[What is expected] Reproduce every line of the material below without changing anything.

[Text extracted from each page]

☆ ☆ ☆

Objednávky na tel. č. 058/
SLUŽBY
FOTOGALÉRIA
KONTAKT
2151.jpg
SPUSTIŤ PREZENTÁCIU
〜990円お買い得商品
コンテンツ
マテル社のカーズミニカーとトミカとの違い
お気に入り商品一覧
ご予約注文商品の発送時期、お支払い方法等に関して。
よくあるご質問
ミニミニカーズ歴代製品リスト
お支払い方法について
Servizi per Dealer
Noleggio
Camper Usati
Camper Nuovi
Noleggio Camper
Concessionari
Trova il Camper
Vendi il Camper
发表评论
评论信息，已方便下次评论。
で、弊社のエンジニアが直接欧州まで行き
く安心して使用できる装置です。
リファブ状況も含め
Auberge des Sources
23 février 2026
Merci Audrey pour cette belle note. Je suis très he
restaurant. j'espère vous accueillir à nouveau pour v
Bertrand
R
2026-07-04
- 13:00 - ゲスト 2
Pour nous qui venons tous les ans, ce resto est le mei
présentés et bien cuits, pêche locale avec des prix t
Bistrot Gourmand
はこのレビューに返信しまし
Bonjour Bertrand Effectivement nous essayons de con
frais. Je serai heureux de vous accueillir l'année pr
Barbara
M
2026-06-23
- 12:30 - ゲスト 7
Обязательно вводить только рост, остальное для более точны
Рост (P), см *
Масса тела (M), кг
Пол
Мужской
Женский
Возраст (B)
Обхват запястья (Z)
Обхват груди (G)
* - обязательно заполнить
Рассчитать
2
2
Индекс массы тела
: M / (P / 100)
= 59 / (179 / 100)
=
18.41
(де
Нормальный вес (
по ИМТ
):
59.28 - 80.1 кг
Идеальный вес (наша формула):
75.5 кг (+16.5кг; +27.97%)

☆ ☆ ☆

[Answer to this problem]
Objednávky na tel. č. 058/
SLUŽBY
FOTOGALÉRIA
KONTAKT
2151.jpg
SPUSTIŤ PREZENTÁCIU
〜990円お買い得商品
コンテンツ
マテル社のカーズミニカーとトミカとの違い
お気に入り商品一覧
ご予約注文商品の発送時期、お支払い方法等に関して。
よくあるご質問
ミニミニカーズ歴代製品リスト
お支払い方法について
Servizi per Dealer
Noleggio
Camper Usati
Camper Nuovi
Noleggio Camper
Concessionari
Trova il Camper
Vendi il Camper
发表评论
评论信息，已方便下次评论。
で、弊社のエンジニアが直接欧州まで行き
く安心して使用できる装置です。
リファブ状況も含め
Auberge des Sources
23 février 2026
Merci Audrey pour cette belle note. Je suis très he
restaurant. j'espère vous accueillir à nouveau pour v
Bertrand
R
2026-07-04
- 13:00 - ゲスト 2
Pour nous qui venons tous les ans, ce resto est le mei
présentés et bien cuits, pêche locale avec des prix t
Bistrot Gourmand
はこのレビューに返信しまし
Bonjour Bertrand Effectivement nous essayons de con
frais. Je serai heureux de vous accueillir l'année pr
Barbara
M
2026-06-23
- 12:30 - ゲスト 7
Обязательно вводить только рост, остальное для более точны
Рост (P), см *
Масса тела (M), кг
Пол
Мужской
Женский
Возраст (B)
Обхват запястья (Z)
Обхват груди (G)
* - обязательно заполнить
Рассчитать
2
2
Индекс массы тела
: M / (P / 100)
= 59 / (179 / 100)
=
18.41
(де
Нормальный вес (
по ИМТ
):
59.28 - 80.1 кг
Идеальный вес (наша формула):
75.5 кг (+16.5кг; +27.97%)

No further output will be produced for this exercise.